For all but the most secure systems, Corbi explained his clients are simply buying time: “If someone breaks in at night, they’re still going to get in, but they’re not going to be able to get into the bedroom, where the family is safe plenty long enough for the police to finish their coffee and donuts.”
At the richer end of the spectrum, billionaires are increasingly paranoid about threats to their health, whether from bioterror attacks, viral pandemics or old-fashioned heart failures and accidents. Covid gave a big boost to this part of SAFE’s business, which Corbi’s wife Naomi, a registered nurse, now heads up.

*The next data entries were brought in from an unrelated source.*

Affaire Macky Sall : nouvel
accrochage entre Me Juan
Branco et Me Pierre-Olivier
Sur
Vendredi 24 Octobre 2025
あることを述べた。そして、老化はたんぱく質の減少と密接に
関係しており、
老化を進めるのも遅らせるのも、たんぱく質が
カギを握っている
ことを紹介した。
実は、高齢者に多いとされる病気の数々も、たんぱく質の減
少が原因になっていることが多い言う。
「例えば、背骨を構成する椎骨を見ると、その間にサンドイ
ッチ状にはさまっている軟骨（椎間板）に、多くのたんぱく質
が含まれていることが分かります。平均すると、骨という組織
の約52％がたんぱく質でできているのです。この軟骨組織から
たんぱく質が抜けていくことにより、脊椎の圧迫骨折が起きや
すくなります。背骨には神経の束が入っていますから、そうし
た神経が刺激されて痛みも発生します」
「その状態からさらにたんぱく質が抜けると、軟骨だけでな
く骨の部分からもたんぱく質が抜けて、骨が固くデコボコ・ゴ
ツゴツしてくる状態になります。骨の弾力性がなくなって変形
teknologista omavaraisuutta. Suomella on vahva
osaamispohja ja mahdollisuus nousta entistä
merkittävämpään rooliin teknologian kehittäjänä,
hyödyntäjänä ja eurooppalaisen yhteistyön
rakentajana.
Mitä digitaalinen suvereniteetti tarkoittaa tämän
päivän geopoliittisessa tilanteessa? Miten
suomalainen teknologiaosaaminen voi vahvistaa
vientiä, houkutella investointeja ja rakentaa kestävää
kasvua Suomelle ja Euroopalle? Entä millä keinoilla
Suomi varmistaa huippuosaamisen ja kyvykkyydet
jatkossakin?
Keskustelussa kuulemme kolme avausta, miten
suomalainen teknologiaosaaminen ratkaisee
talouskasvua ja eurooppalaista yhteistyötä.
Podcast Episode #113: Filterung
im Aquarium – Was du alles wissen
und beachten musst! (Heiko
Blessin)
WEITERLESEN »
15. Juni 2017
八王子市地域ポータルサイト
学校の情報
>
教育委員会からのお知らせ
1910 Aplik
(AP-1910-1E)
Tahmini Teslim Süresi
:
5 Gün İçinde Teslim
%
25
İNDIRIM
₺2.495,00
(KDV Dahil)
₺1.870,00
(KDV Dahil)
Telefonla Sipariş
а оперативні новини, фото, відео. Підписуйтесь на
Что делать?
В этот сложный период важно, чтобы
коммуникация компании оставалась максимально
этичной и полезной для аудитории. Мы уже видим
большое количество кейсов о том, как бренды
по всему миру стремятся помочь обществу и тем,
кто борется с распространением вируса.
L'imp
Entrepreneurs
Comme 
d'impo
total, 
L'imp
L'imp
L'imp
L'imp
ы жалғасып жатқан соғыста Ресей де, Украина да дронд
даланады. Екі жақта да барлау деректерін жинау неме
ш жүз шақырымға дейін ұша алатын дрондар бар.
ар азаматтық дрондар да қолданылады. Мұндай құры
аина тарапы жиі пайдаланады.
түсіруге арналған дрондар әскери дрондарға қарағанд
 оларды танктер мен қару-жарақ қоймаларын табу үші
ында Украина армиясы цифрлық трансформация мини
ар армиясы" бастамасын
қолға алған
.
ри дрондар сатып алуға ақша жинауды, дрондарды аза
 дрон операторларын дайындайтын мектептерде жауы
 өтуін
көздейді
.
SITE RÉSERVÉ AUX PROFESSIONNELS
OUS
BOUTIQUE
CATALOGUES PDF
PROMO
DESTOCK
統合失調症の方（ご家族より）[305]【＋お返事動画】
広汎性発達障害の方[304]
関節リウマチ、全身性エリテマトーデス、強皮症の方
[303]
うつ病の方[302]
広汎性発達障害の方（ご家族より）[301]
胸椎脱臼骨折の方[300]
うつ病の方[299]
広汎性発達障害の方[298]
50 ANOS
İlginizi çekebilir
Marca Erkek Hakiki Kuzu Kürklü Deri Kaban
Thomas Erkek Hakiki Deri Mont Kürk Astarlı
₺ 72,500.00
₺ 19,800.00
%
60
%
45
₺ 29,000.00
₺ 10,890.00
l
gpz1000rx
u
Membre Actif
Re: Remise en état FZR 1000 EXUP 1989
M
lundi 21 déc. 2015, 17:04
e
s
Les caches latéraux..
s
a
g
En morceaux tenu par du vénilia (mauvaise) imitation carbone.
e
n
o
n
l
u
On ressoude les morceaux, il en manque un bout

Some of the rooms she has overseen the creation of are as well-equipped as operating theatres at the best hospitals, with decontamination chambers, wardrobes of personal protective equipment and pharmacies stocked with emergency medicines as well as vitamin compounds tailored to residents to help them withstand long periods in isolation.
“Forget nuclear bombs, the thing we should be prepping for is real life,” Corbi said. “If I had a dollar to spend on a bunker or on medical preparedness, I know what I’d do. The days when you can throw a first aid kit in a prefab bunker and say you’re safe are long gone.”